Chapter 1,2 - Overview Flashcards
Statistical Learning refers to…
A vast set of tools for understanding data. These tools can be unsupervised or supervised.
Supervised vs Unsupervised Learning:
Supervised: Predicting/estimating an output based on one or more inputs. We have labels for the data already.
Unsupervised: inputs with no supervising output,; but we can still learn relationships and structure from data.
When we want to predict our estimate a continuous or quantitative variable, what kind of problem is this?
Linear Regression
What is a Classification Problem?
When we are trying to predict a non-numerical value. Eg. Will stock prices go UP or DOWN (ignoring by how much)
What is a clustering problem?
Where we want to group variables based on observed characteristics.

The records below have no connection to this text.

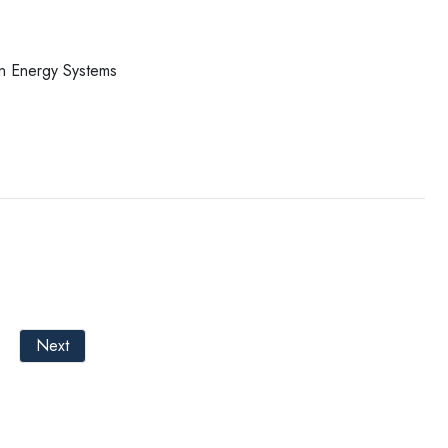
in Energy Systems
Next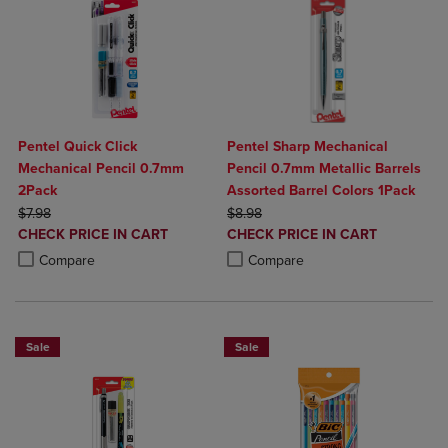
Pentel Quick Click
Pentel Sharp Mechanical
Mechanical Pencil 0.7mm
Pencil 0.7mm Metallic Barrels
2Pack
Assorted Barrel Colors 1Pack
ORIGINAL PRICE
ORIGINAL PRICE
$7.98
$8.98
DISCOUNTED
DISCOUNTED
CHECK PRICE IN CART
CHECK PRICE IN CART
PRICE
PRICE
Product added, Select 2 to 4 Products to Compare, Items added for c
Product removed, Select 2 to 4 Products to Compare, Items added for
Product added, Select 2 to 4 Produ
Product removed, Select 2 to 4 Pro
Compare
Compare
Sale
Sale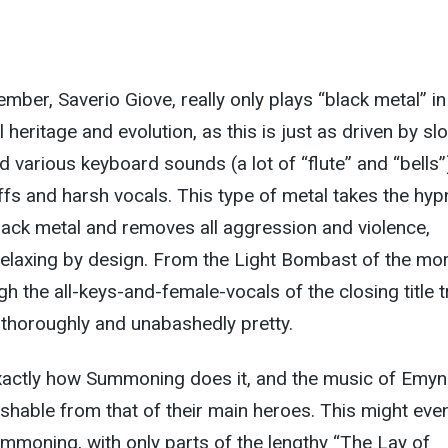
mber, Saverio Giove, really only plays “black metal” in
 heritage and evolution, as this is just as driven by sl
various keyboard sounds (a lot of “flute” and “bells”
iffs and harsh vocals. This type of metal takes the hyp
 black metal and removes all aggression and violence,
relaxing by design. From the Light Bombast of the mo
h the all-keys-and-female-vocals of the closing title t
 thoroughly and unabashedly pretty.
exactly how Summoning does it, and the music of Emyn
uishable from that of their main heroes. This might eve
mmoning, with only parts of the lengthy “The Lay of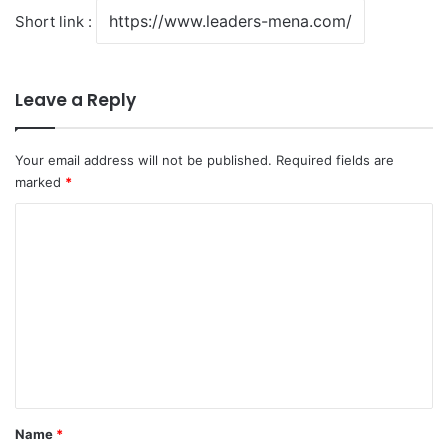
Short link :
Leave a Reply
Your email address will not be published.
Required fields are
marked
*
C
o
m
m
e
n
t
*
Name
*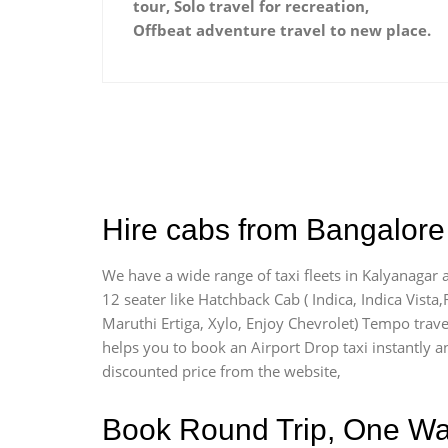
tour, Solo travel for recreation,
Offbeat adventure travel to new place.
Hire cabs from Bangalore 
We have a wide range of taxi fleets in Kalyanagar 
12 seater like Hatchback Cab ( Indica, Indica Vista,R
Maruthi Ertiga, Xylo, Enjoy Chevrolet) Tempo trave
helps you to book an Airport Drop taxi instantly an
discounted price from the website,
Book Round Trip, One Way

No output variables for corresponding input variables, however we want to see data groups, structures and relationships.
Unsupervised.
What model/method could we use to predict a qualitative variable?
Eg patient lives or dies, stock market goes up or down?
Logistic Regression or Linear Discriminant Analysis
In statistics, what does this notation stand for: n p x(small i,j) X T y(small i)
n = number of total distinct data points
p = number of variables
x(small i,j) = ith observations of jth variable
X = n x p matrix whose (i,j)th element is xij
T = Transpose
y(small i) = ith observation of variable we wish to make predictions on
What are some of the names given to input vs output variables in ISLR.
Input: predictors, independent variables, fewtures, also just variables
Output: response or dependent variable - often denoted by symbol Y
Describe Y = f(X) + €
Assumptions:
f is some fixed but unknown function
€ is a random error term, which is independent of X and has a mean of zero
In this formulation, f represents the systematic information that X provides about Y.
In essence, statistical learning refers to a set of approaches for estimating:
f
Some unknown function f that we can use to predict/estimate Y
What are the two main reasons for estimating f(or the function)?
Two main reasons:
Prediction and Inference
The accuracy for Y(^hat) as a prediction for Y depends on two quantities….
Reducible error: in general, f(^hat) is not a perfect estimate of f, and this inaccuracy will introduce some error. This error is reducible because we can potentially improve the accuracy of f(hat) by using the most appropriate statistical learning technique for estimating f.
Irreducible error:
Even if we could perfectly predict f(X), we would still see error in our predictions. No matter how well we estimate f(X), we cannot reduce the error caused by €.
This is because Y is also a function of €, which by definition cannot be predicted by X.
Inference vs Prediction to estimate f
Prediction: estimate value for Y based on inputs X
Inference: what effect does change in input X have on Y.
We want to understand the relationship between X and Y
Inference vs Prediction example
Inference:
How much extra will a house be worth if it has a view of the river?
Prediction:
Is the house under-valued or overvalued?
If we want to find a function f(hat) that estimates Y ~= f(X) for any observation (X,Y), what type of statistical learning approaches can we take?
Parametric:
Involve a two-step model-based approach.
1. Make an assumption about the functional form. Eg. Assume that f is linear in X(linear model).
- After selecting a model, we need a procedure that uses training data to fit or train model.
Non-parametric: no assumption of functional form. Seeks to estimate f by getting as close to data points ad possible.